It has been many long months since I have started a brand new draft with only endless brainwaves to sift through and get onto paper. Why is writing still this hard?!
Alright, alright, I’ll admit — I definitely did not expect NaNo to be a cakewalk just because I won last year. But sitting down to write every day after work has definitely been a change of pace. That’s my fault. I wanted to give myself a break after sending off the manuscript for The Warden of Everfeld: Memento. Aside from a still-unpublished short story I wrote in August and a slight increase in my RSPC posts, I haven’t done a whole lot of solid writing. I mean the sit-in-one-spot and pound out 3,000 words kind of writing… that hasn’t happened yet.
It mostly hasn’t happened because I’ve gotten myself stuck on multiple occasions already, over-thinking the placement of a sentence or the ordering of my exposition. I think I’ve covered this before, but I tend to focus too much on writing the best sentences first — I have the best sentences.
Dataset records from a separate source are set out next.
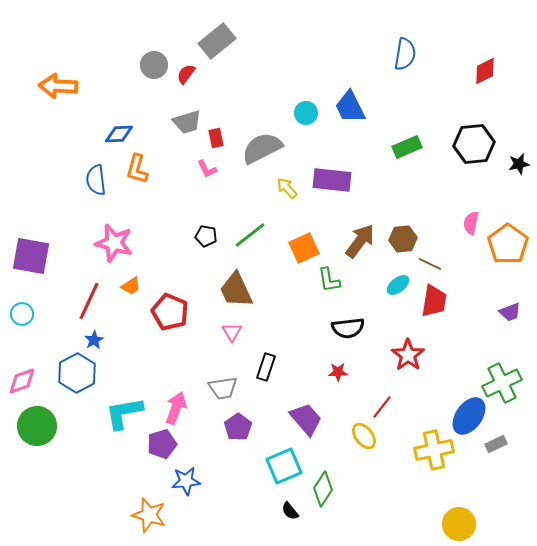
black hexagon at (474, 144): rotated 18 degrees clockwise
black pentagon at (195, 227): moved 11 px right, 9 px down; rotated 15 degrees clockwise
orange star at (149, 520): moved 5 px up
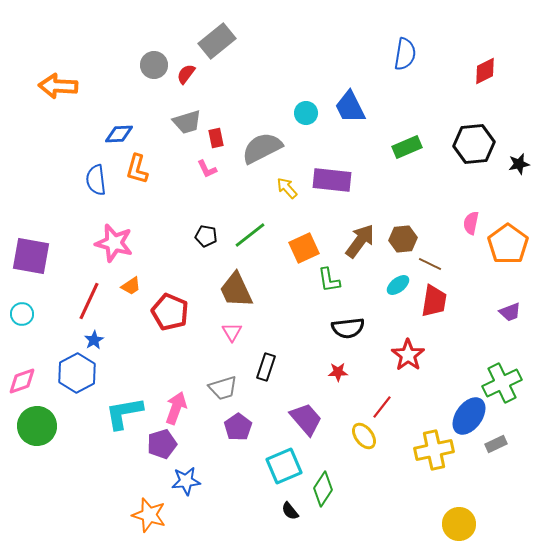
gray trapezoid at (223, 388): rotated 8 degrees counterclockwise
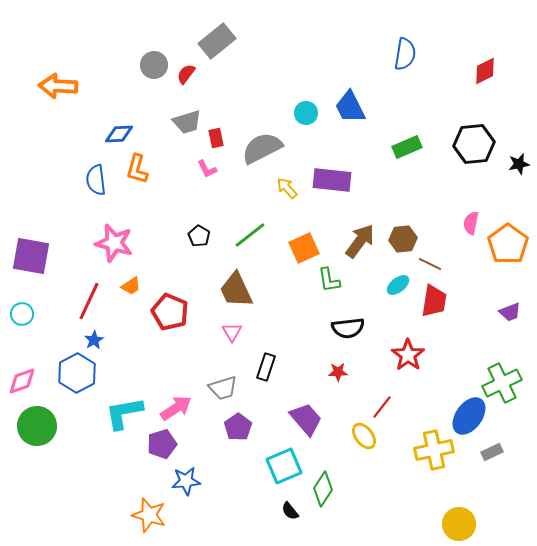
black pentagon at (206, 236): moved 7 px left; rotated 20 degrees clockwise
pink arrow at (176, 408): rotated 36 degrees clockwise
gray rectangle at (496, 444): moved 4 px left, 8 px down
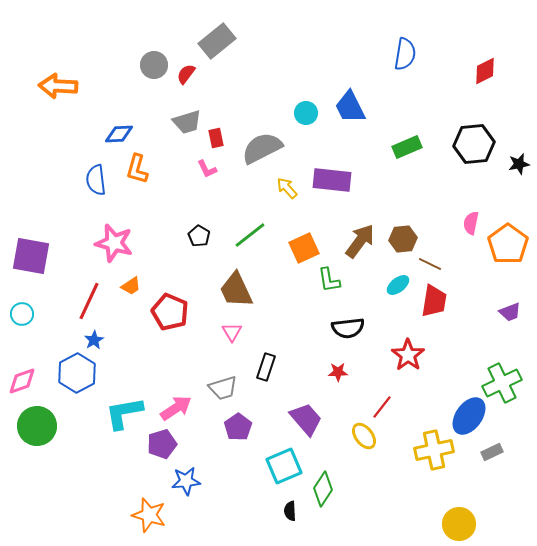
black semicircle at (290, 511): rotated 36 degrees clockwise
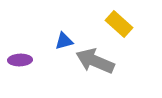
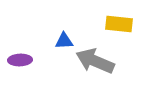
yellow rectangle: rotated 36 degrees counterclockwise
blue triangle: rotated 12 degrees clockwise
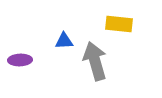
gray arrow: rotated 51 degrees clockwise
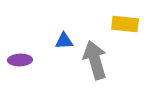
yellow rectangle: moved 6 px right
gray arrow: moved 1 px up
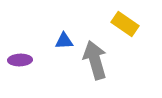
yellow rectangle: rotated 28 degrees clockwise
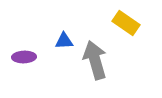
yellow rectangle: moved 1 px right, 1 px up
purple ellipse: moved 4 px right, 3 px up
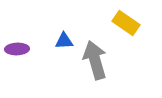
purple ellipse: moved 7 px left, 8 px up
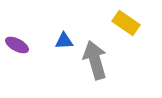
purple ellipse: moved 4 px up; rotated 30 degrees clockwise
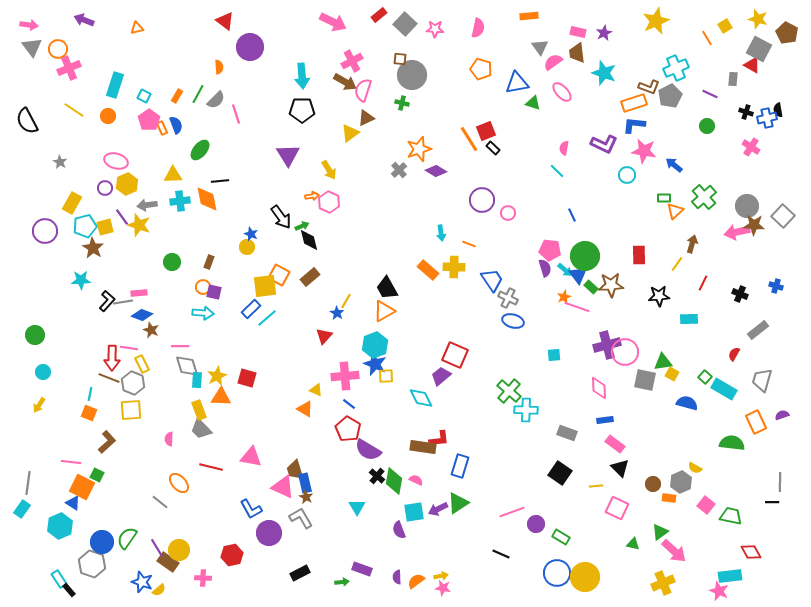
I need to let go of my inner editor and write with a little more reckless abandon. But I think I’ve figured out how to do that.
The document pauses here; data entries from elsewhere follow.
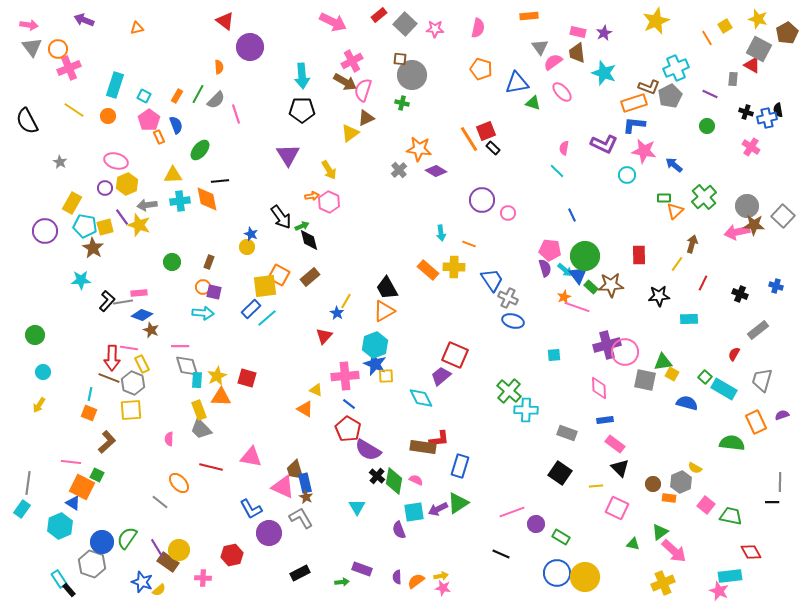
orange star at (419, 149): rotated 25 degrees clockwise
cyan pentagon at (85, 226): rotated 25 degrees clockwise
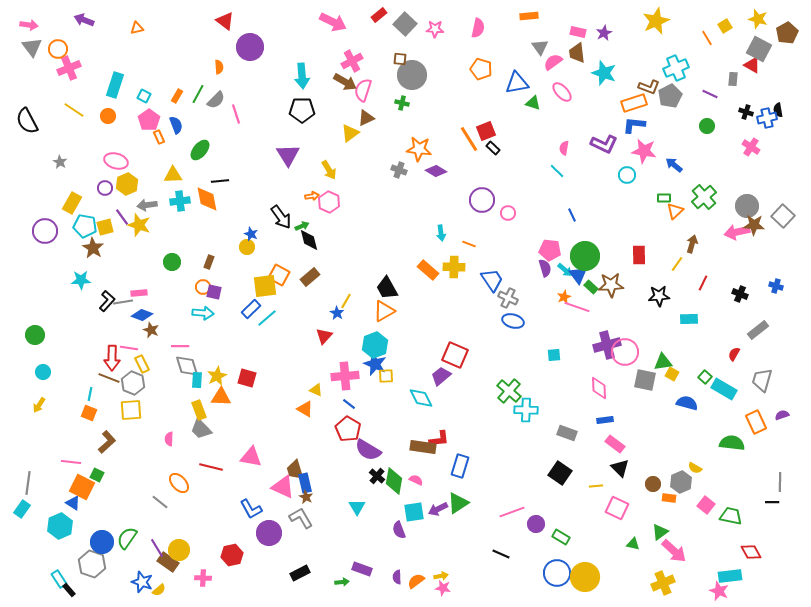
gray cross at (399, 170): rotated 28 degrees counterclockwise
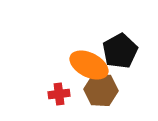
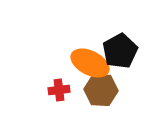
orange ellipse: moved 1 px right, 2 px up
red cross: moved 4 px up
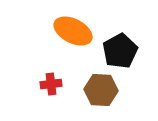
orange ellipse: moved 17 px left, 32 px up
red cross: moved 8 px left, 6 px up
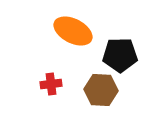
black pentagon: moved 4 px down; rotated 28 degrees clockwise
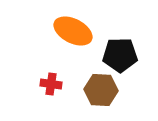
red cross: rotated 15 degrees clockwise
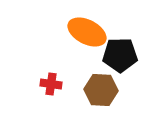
orange ellipse: moved 14 px right, 1 px down
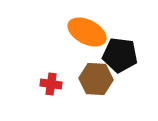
black pentagon: rotated 8 degrees clockwise
brown hexagon: moved 5 px left, 11 px up
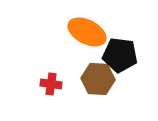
brown hexagon: moved 2 px right
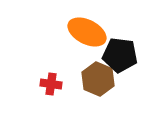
brown hexagon: rotated 20 degrees clockwise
I’ve certainly read about other writers preparing their “discovery drafts” when they start a novel. Discovery drafts are the polite name for a complete pantser draft, plowing ahead through the story with little regard for plotting or style. It’s a great way to just get your ideas on paper, which is sort of the point of NaNo.
Well, I’ve decided that every time I get stuck on a thought mid-typing, I’ll just put it in a bullet note or brackets and keep moving to the next section. I cannot understate how much willpower this will take, but I have a nasty habit of going back to fine-tune my writing anyway.
This system of note-taking as I write will allow me to narrate my own train of thought (which I do anyway… wait, I’m doing it now!) and potentially brainstorm underdeveloped ideas while keeping my fingers moving.
Is this what discovery drafting is supposed to be? I may have just made that up, but it works for me.
I am happy to say that I have pushed out 4,006 words over three consecutive days of writing for The Warden of Everfeld: Legacy. That’s pretty good considering the laziness I faced starting out, but it’s still behind NaNo’s three-day pace of 5,001 words. I’m just happy I wrote for three solid days.
Unfortunately, my current streak will end at three. This evening I will be headed up to the mountains with Future Wife and two close friends for a weekend of college football and beer consumption — can’t wait! But that also means I likely won’t touch my draft again until Saturday morning (if I’m lucky) or Sunday evening. Such is life.
How’s everyone else doing so far this NaNo?